Democratic presidential candidate Beto O’Rourke released a multi-billion-dollar policy plan Thursday to combat the opioid epidemic, earning plaudits from a Keene city councilor.
“Beto’s plan uses government oversight and regulation to demand accountability from pharmaceutical companies and hold responsible those who have not only been negligent but have deliberately exacerbated this crisis for profit’s sake,” Bettina Chadbourne, an at-large councilor who endorsed California Sen. Kamala Harris in August, said in a statement released by the campaign.
While fatal overdoses statewide decreased last year, Cheshire County still saw a rise. Thirty-two fatal overdoses were recorded in Cheshire County in 2018, significantly higher than the total from 2017, according to data from the N.H. Office of the Chief Medical Examiner.
O’Rourke, 47, promises to take on the pharmaceutical companies that prescribed many of the painkillers that got people hooked in the first place, which Chadbourne also praised.
The former Texas congressman says he will extend the Securities and Exchange Commission’s “bad actor” qualification to drug companies found by regulators to have contributed to the crisis — making it harder for them to accrue capital from investors — as well as revise U.S. Food and Drug Administration regulations to allow Americans to sue pharmaceutical companies even if the FDA approved their drugs.
O’Rourke also wants to prevent fentanyl — an opioid 50 times stronger than heroin — from entering the United States by boosting the U.S. Postal Service’s funding and purchasing more portable sensors to detect fentanyl at ports of entry.
The Texan’s campaign also cites programs like New Hampshire’s hub-and-spoke prevention and treatment system as a model for other states to follow, promising $100 billion in new funding for state and local governments through a federal Substance Use Disorder Fund, according to a supplemental news release to the full plan. That funding would come from an increase to the branded prescription drug fee, which was implemented under the Affordable Care act.
Affordable housing is also tied into O’Rourke’s plan, with a $60 billion investment in the Capital Magnet Fund, which gives grants to nonprofit affordable housing organizations.
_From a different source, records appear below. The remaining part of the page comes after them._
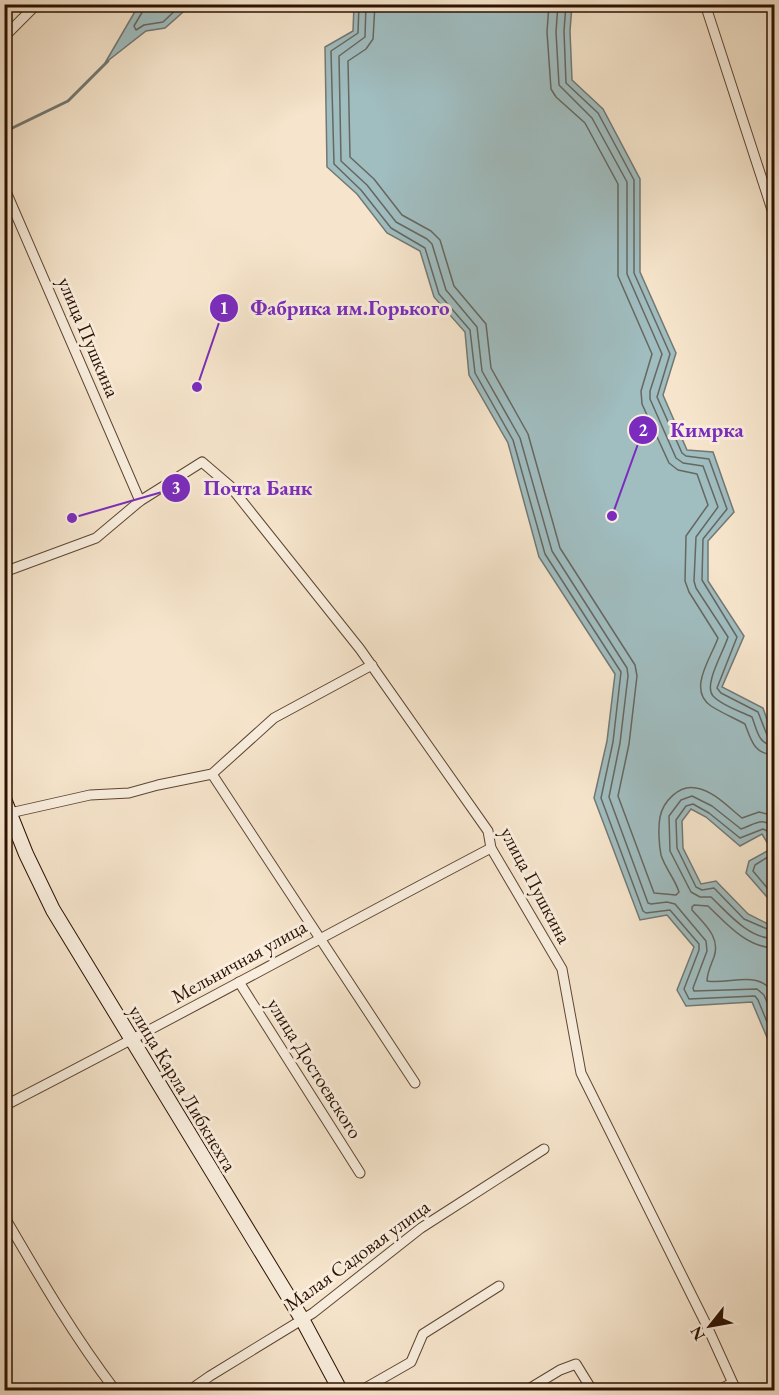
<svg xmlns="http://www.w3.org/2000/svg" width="779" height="1395" viewBox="0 0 779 1395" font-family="'EB Garamond',serif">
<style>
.water{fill:#a0bdc0;stroke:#727873;stroke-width:1.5}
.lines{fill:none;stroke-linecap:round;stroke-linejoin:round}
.shore{stroke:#666760;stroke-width:1.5}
.stream{stroke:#727873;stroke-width:3}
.street-casing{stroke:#5e4633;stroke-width:11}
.secondary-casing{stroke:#2c1100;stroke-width:16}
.street{stroke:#f9eede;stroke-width:9}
.secondary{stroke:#f9eede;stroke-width:14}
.labels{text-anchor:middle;stroke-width:6;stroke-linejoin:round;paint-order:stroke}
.street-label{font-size:20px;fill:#2c1100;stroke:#f9eede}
.leader{fill:none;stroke:#7b2cbf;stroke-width:2}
.callout-dot{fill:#7b2cbf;stroke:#f9eede;stroke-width:2}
.mark-label{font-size:18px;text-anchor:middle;font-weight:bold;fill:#fff}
.callout-label{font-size:21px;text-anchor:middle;font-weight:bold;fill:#7b2cbf;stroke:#f9eede;stroke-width:6;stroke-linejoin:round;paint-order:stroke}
</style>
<rect width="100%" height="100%" fill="#f6e5cc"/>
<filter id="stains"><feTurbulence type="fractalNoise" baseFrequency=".00333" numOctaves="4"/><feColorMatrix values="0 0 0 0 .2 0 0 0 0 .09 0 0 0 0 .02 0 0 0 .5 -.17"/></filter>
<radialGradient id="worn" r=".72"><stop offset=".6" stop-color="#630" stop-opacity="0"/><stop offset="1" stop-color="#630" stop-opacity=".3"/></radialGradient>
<!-- water -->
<g class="water">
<path d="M143 4 191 5 165 28 146 31 105 63 137 8Z"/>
<path d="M354 5H572L570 31 572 80 603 109 640 179V272L676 353 663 395 687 450 713 452 734 512 708 541V581L744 636 722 687 763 708 774 740V905L746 873 749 861 771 849 762 834 740 846 706 817 691 809 682 821 683 848 701 884 716 881 748 914 774 927V1054L752 1002 686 1006 677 990 694 947 667 915 640 920 594 798 607 741 615 674 539 557 508 443 469 375 465 332 434 297 420 251 387 233 357 194 327 167 325 47 353 31Z"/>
</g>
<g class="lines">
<!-- shore -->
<g class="shore">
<path d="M145 4 144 9 134 26 136 30 144 25 163 22 182 4"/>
<path d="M359 4 358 33 331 51 334 164 361 190 391 228 425 248 439 294 470 330 475 373 513 440 545 554 621 672 613 742 601 798 643 911 646 913 670 910 699 944V950L684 989 689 999 755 996 758 1000 774 1039"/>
<path d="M366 4 365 37 339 56 341 161 367 185 396 222 427 239 432 244 446 290 477 327 482 371 520 438 552 551 627 668 628 676 620 743 609 797 648 903 651 904 667 902 675 904 706 941 707 951 693 988 694 991 757 989 764 995 774 1019"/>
<path d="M375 4 373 39 366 49 348 61 350 157 374 179 402 215 431 231 440 240 454 286 486 324 491 368 528 434 560 548 635 665 637 676 629 744 618 796 654 893 676 895 679 892C675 879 665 868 661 855 659 845 658 828 660 817 663 802 679 784 696 788 714 791 728 807 742 818L759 812 774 816"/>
<path d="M549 4 547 32 551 89 556 97 585 123 618 184V276L652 354 641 391 642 404 669 463 678 470 697 474 708 505 686 536 685 581 689 592 718 638C711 658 687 690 711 706 722 713 734 718 745 724 751 740 754 754 774 755"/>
<path d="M558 4 556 32 559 85 592 118 627 182V274L662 354 650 391V399L676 458 683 463 703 466 718 507 696 537 694 581 696 588 728 637C724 651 703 685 713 696 722 706 740 711 752 717 757 730 758 744 774 746"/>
<path d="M566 4 564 31 566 83 598 113 634 180V273L670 354 657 397 682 453 686 456 709 459 727 509 703 539 702 580 737 637 717 688 721 693 758 712 767 735 774 738"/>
<path d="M774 829C763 815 754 825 741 829L712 806 692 796 681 800 669 816 670 851 691 892 700 897H711C729 914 747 937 774 939"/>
<path d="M774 844 767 831 763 829 740 838 709 813 693 804 686 806 676 820 677 848 696 887 702 890 714 888 744 919 774 932"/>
<path d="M774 853 755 865 753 871 774 896"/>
<path d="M774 948C746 947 727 924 708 906L694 905 692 907V910C704 924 721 937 714 957 711 965 707 973 707 981 730 985 762 968 774 996"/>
</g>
<!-- stream -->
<path class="stream" d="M4 132 68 101 108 61"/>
<defs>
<g id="street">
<path d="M705 4 774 216"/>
<path d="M4 37 37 4"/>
<path d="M4 187 140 501"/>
<path d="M4 572 96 538 140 501 202 462 230 486 360 649 488 831 491 848 562 969 581 1073 706 1324 736 1390"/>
<path d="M212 774 415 1083"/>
<path d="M10 813 90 795 129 793 158 785 212 774 274 718 372 665"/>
<path d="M239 982 360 1173"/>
<path d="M4 1106C168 1022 329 933 491 848"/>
<path d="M4 1216C39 1276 73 1335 115 1390"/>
<path d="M190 1390 210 1376 313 1313 421 1228 544 1149"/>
<path d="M362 1390 411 1362 423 1334 499 1286"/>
<path d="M527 1390 560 1370 576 1364 592 1390"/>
<path d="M719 1390 732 1383"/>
</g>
<path id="secondary" d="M4 799 26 854 53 910 302 1319 340 1390"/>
</defs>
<!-- street casing -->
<use href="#street" class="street-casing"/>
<!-- secondary casing -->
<use href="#secondary" class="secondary-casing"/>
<!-- street -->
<use href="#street" class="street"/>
<!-- secondary -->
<use href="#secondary" class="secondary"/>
</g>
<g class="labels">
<!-- street labels -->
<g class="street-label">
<text transform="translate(89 337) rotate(67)" y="7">улица Пушкина</text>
<text transform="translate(536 885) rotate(62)" y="7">улица Пушкина</text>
<text transform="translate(239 961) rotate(-29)" y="7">Мельничная улица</text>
<text transform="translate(315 1068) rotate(58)" y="7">улица Достоевского</text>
<text transform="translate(183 1088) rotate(59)" y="7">улица Карла Либкнехта</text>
<text transform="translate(357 1255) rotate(-36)" y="7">Малая Садовая улица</text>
</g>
</g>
<!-- callouts -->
<path class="leader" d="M197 387L224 308M612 516L643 430M72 518L176 488"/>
<g class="callout-dot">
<circle cx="197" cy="387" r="6"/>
<circle cx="612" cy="516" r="6"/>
<circle cx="72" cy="518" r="6"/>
<circle cx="224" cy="308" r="15"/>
<circle cx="643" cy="430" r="15"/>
<circle cx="176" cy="488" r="15"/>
</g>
<g class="mark-label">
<text x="224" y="314">1</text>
<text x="643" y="436">2</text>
<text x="176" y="494">3</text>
</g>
<g class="callout-label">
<text x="350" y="315">Фабрика им.Горького</text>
<text x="707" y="437">Кимрка</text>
<text x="258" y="495">Почта Банк</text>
</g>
<!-- margin -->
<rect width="779" height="1395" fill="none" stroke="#f6e5cc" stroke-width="24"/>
<rect x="6" y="6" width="767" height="1383" fill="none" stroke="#2c1100" stroke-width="3"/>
<rect x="12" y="12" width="755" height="1371" fill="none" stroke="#2c1100" stroke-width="1.5"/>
<!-- north arrow -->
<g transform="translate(710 1326) rotate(239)" stroke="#f9eede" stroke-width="4.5" paint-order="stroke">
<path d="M0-4.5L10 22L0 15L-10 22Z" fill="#2c1100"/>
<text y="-9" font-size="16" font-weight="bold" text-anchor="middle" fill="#2c1100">N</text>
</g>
<rect width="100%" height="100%" filter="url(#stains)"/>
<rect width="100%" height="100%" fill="url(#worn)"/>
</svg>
O’Rourke cites the funding as a benefit not only to those in recovery, but also as a way to help address the workforce shortage in states like New Hampshire.
O’Rourke also proposes tripling federal funding for long-term recovery and re-entry programs. Re-entry programs received $84.4 million in grants from the Department of Labor in 2018.
The central premise of O’Rourke’s plan is to increase funding to programs already working, and to reorient the federal government’s approach to substance use disorders as a public health issue rather than a criminal one.
Part of that includes a pledge to push for and sign U.S. Sen. Maggie Hassan’s grandfamilies bill, which seeks to provide more services to those who take care of children whose parents are out of the picture because of severe addiction.
O’Rourke also praises U.S. Rep. Annie Kuster’s work on the opioid epidemic, adding that conversations with her informed his plan.